始まらないホームルーム
職員会議は深夜まで及んだらしい。
なんの議題でそんなに紛糾したのかは不明であるが、
朝から生徒の間ではそんな噂だ。
「タケルさん、聞きまして??」
リリーは教室で声をかけてきた。
「何を?」
「職員会議が夜中まで紛糾したみたいですわよ。」
何を職員会議ごときでこんなに生徒は騒ぎ立てるのだろうか。
「なんでみんなそんなに騒ぎ立てているんだ??」
「なんでだって・・・・・」
リリーは目を丸くし、口をぽかんと開けている。
「そろそろホームルーム始まるぜ。席すわりなよ。」
「はあ・・・・」
俺はリリーをしっしっとお払い椅子に寄りかかる。
チャイムが鳴る。
しかし、教室に先生は入ってこない。
「・・・・・・・。
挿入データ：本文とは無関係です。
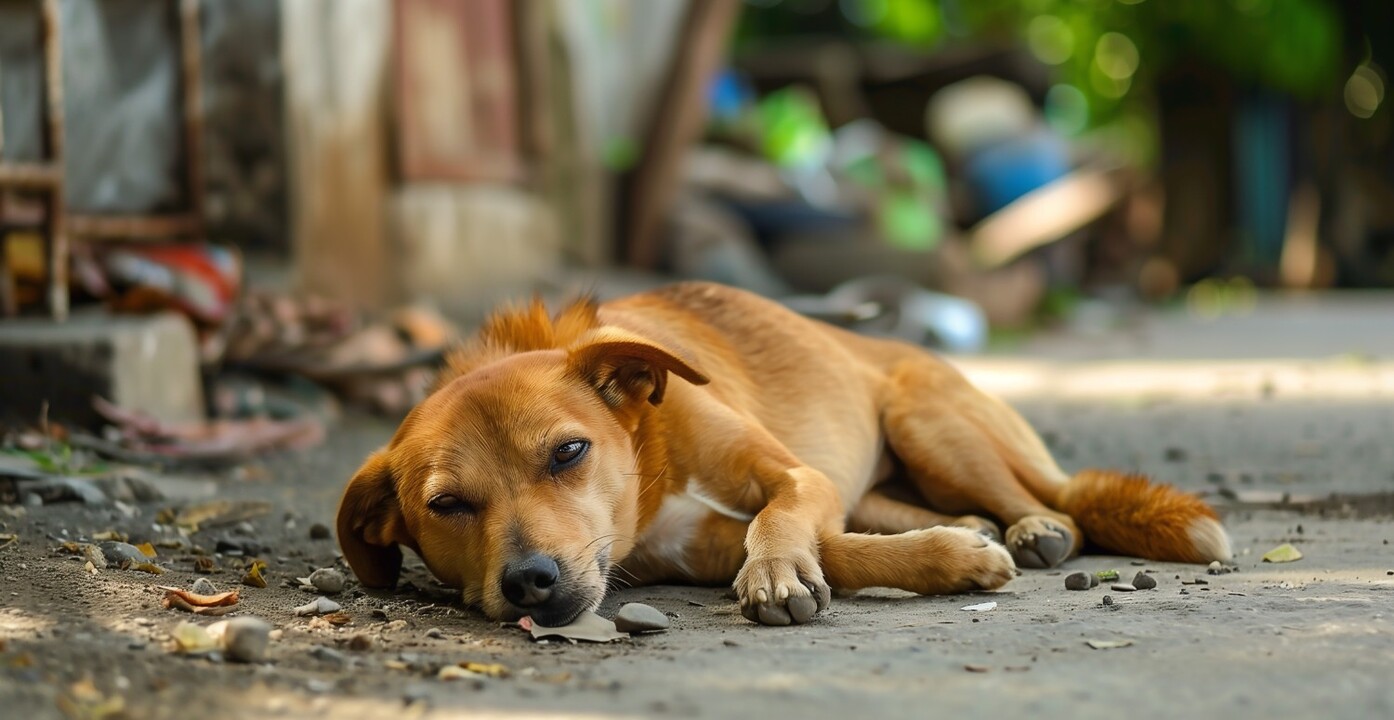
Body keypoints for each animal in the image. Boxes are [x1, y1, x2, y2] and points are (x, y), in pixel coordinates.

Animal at [337, 281, 1232, 625]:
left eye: (568, 453)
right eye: (447, 506)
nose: (530, 582)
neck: (651, 456)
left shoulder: (794, 477)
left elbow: (782, 521)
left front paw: (774, 574)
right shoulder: (693, 548)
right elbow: (839, 549)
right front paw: (951, 557)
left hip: (929, 423)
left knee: (1054, 502)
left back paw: (1033, 527)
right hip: (889, 473)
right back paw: (978, 529)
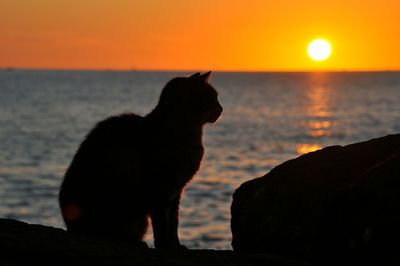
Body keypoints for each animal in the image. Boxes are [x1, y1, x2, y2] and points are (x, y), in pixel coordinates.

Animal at [58, 71, 222, 248]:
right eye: (210, 98)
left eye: (216, 97)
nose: (221, 109)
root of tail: (71, 227)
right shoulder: (160, 190)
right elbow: (162, 225)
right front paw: (165, 245)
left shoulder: (176, 191)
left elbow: (174, 222)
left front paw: (176, 245)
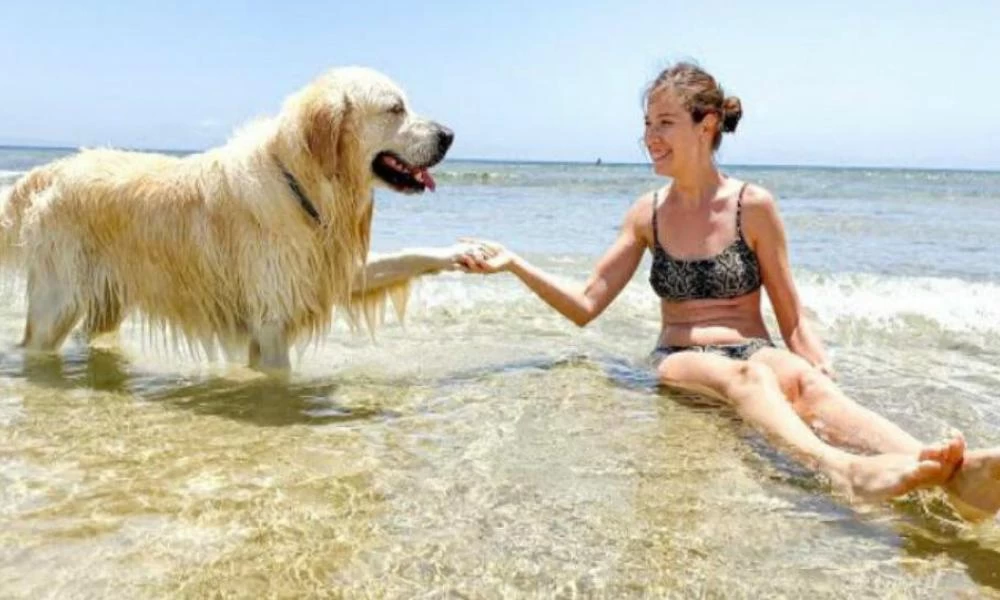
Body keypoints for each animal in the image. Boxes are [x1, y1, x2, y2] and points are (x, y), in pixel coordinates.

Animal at [0, 65, 476, 370]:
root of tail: (51, 169)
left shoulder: (327, 269)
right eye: (396, 108)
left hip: (106, 299)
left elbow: (406, 257)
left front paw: (464, 253)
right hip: (58, 302)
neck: (302, 188)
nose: (450, 135)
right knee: (35, 343)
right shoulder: (272, 323)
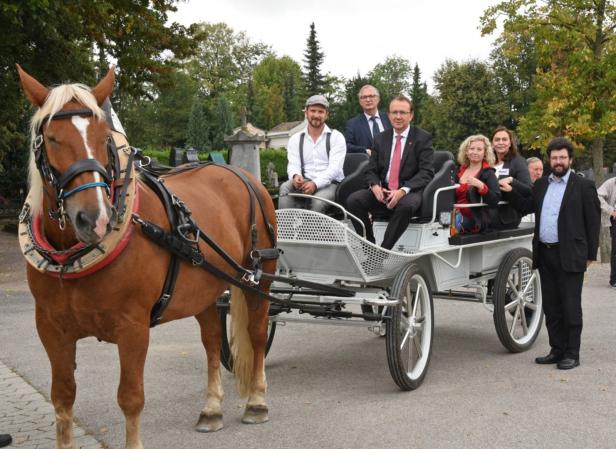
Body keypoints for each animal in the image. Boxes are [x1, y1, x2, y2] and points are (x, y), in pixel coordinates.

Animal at [16, 65, 276, 448]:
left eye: (104, 138)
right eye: (50, 138)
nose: (94, 218)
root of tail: (241, 174)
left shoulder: (133, 327)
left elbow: (130, 398)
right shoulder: (50, 328)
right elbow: (62, 401)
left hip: (258, 279)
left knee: (257, 335)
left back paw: (257, 401)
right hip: (206, 289)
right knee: (212, 342)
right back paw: (211, 409)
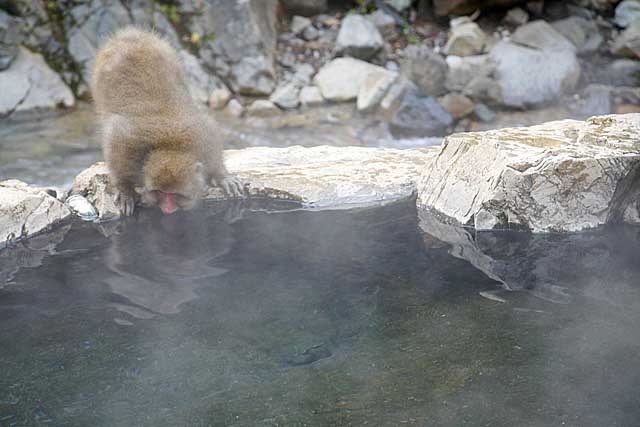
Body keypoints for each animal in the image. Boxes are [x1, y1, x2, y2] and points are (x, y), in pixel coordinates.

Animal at [92, 27, 245, 216]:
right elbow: (115, 150)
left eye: (176, 195)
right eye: (159, 192)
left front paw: (222, 176)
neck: (172, 145)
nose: (167, 209)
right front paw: (125, 189)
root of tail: (130, 35)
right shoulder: (127, 143)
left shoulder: (205, 138)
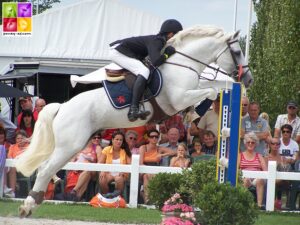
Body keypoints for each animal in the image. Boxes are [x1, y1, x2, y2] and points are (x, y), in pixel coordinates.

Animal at [15, 25, 251, 216]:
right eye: (237, 52)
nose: (248, 79)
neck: (183, 64)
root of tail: (62, 107)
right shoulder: (179, 98)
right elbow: (211, 90)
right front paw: (195, 111)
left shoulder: (189, 92)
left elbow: (210, 89)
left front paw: (193, 113)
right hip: (70, 145)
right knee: (45, 169)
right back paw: (28, 206)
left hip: (71, 145)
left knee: (46, 167)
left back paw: (34, 202)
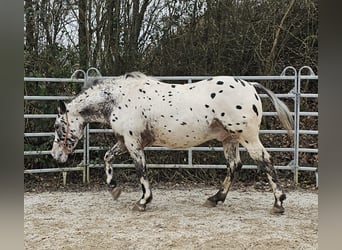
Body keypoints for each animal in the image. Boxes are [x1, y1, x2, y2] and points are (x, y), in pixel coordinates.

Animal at [50, 72, 292, 213]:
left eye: (57, 126)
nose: (55, 156)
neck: (118, 99)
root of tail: (250, 86)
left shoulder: (133, 142)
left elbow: (141, 170)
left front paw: (143, 201)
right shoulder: (124, 141)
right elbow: (107, 157)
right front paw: (114, 188)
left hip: (247, 137)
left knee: (265, 161)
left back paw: (278, 203)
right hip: (229, 139)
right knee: (234, 166)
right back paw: (215, 198)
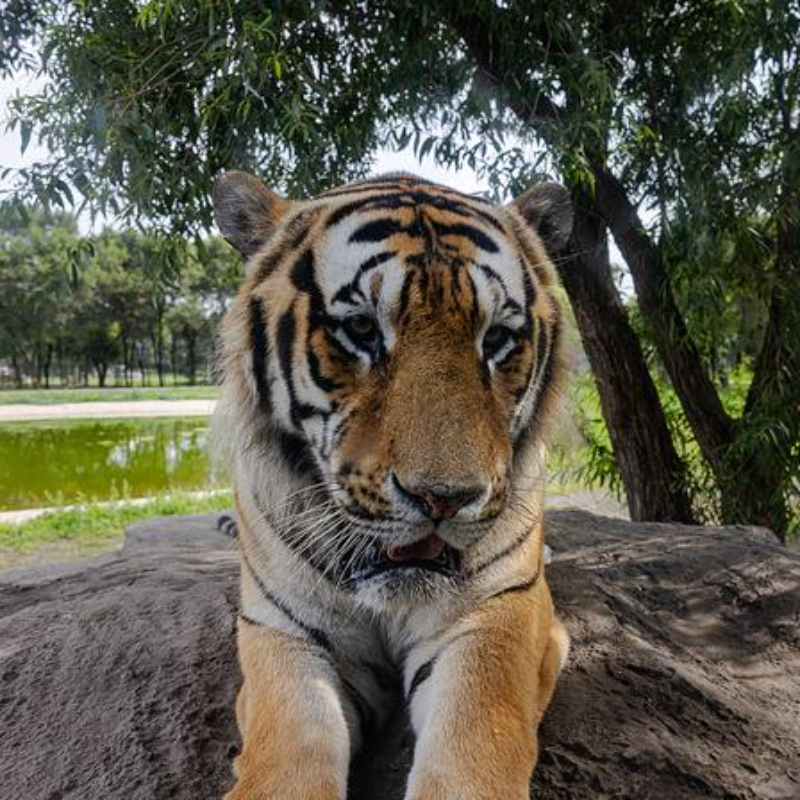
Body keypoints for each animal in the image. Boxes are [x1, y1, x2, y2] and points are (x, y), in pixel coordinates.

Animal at [212, 170, 572, 800]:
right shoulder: (282, 632)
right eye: (361, 330)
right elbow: (291, 744)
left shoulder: (500, 615)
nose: (444, 498)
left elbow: (472, 744)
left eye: (497, 339)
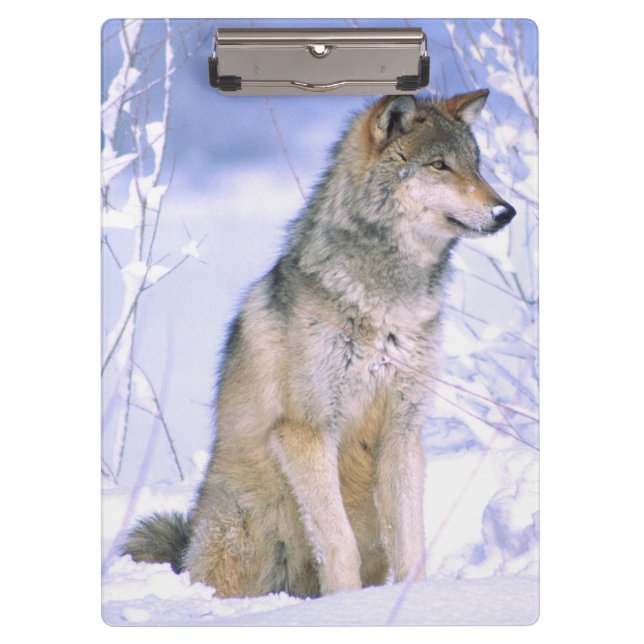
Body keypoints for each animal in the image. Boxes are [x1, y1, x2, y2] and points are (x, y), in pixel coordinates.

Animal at [122, 89, 516, 598]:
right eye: (439, 165)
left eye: (476, 165)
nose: (505, 211)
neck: (387, 306)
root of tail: (185, 550)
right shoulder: (306, 432)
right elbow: (337, 543)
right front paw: (345, 606)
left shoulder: (403, 433)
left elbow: (412, 546)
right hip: (242, 531)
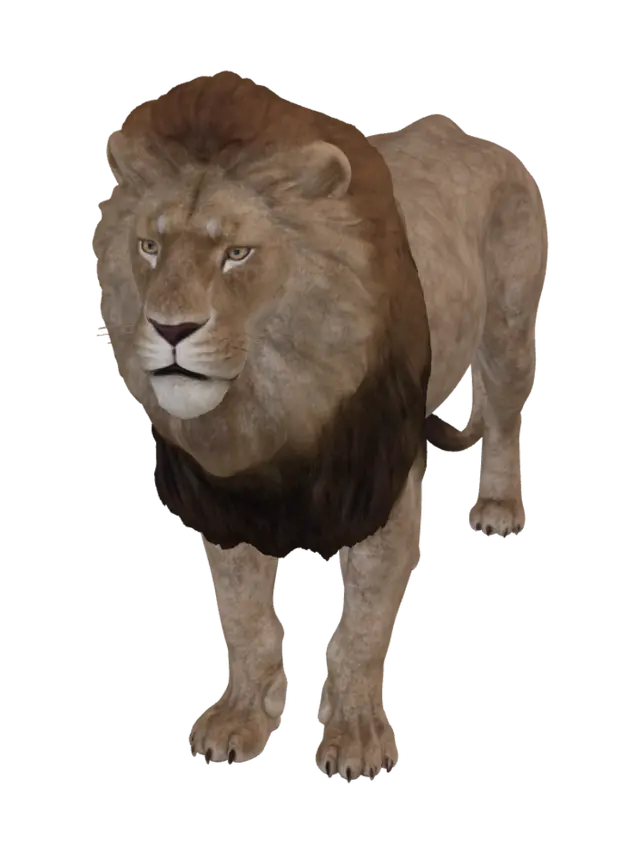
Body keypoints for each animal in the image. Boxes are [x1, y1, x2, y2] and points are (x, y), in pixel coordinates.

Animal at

」
教室は相変わらずがやついていて、席に座ってホームルームに備えようとする生徒はいない。
「何が・・・あった・・・?」
いつもなら規律正しくチャイムと同時に座るクラスメイト達はがやついている。
いや、がやついているという表現は正しくなかった。
なぜかすすり泣くような声が聞こえてきて、泣きじゃくっている生徒の頭をなでて
抱きしめるような場面もちらほら見える。
「なあ・・リリー。」
「なんですの?さっき追い払ったくせに。」
リリーは少しふくれっ面だ。
機嫌を損ねてしまったようだ。
「悪かったって・・・・」
「知りませんの。」
「はあ・・・・。」
リリーはぷいっと顔を背けてしまった。
何があったか他の生徒に聞こうか。
いや、なんだか教室は落ち着かないな。
教室の外に出てしまおうか。
授業をさぼってカレーを食べに行ってもいいし、
天野に会ってもいい。
とにかくなんだろうか、、がやついているというより
すすり泣いて何かを悲しんでいるような空間に身を置くのはいささか苦痛であった。
俺が出ていこうとしたときだった。
教室前方の引き戸ががらりと勢いよくひかれた。
現れたのは、黒いローブを全身に身にまとった人。
身体のラインがわかりづらいが、たぶん女性だろう。
ローブの女性が手をあげる。
すると、クラスメイト達は一斉に教室の外に出る動きをとる。
「え・・・・?」
リリーが俺の手を引く。
「行きますわよ。」
「行くってどこにいくんだよ??」
俺はこれまでにない強さで手をひくリリーに食いつくように尋ねる。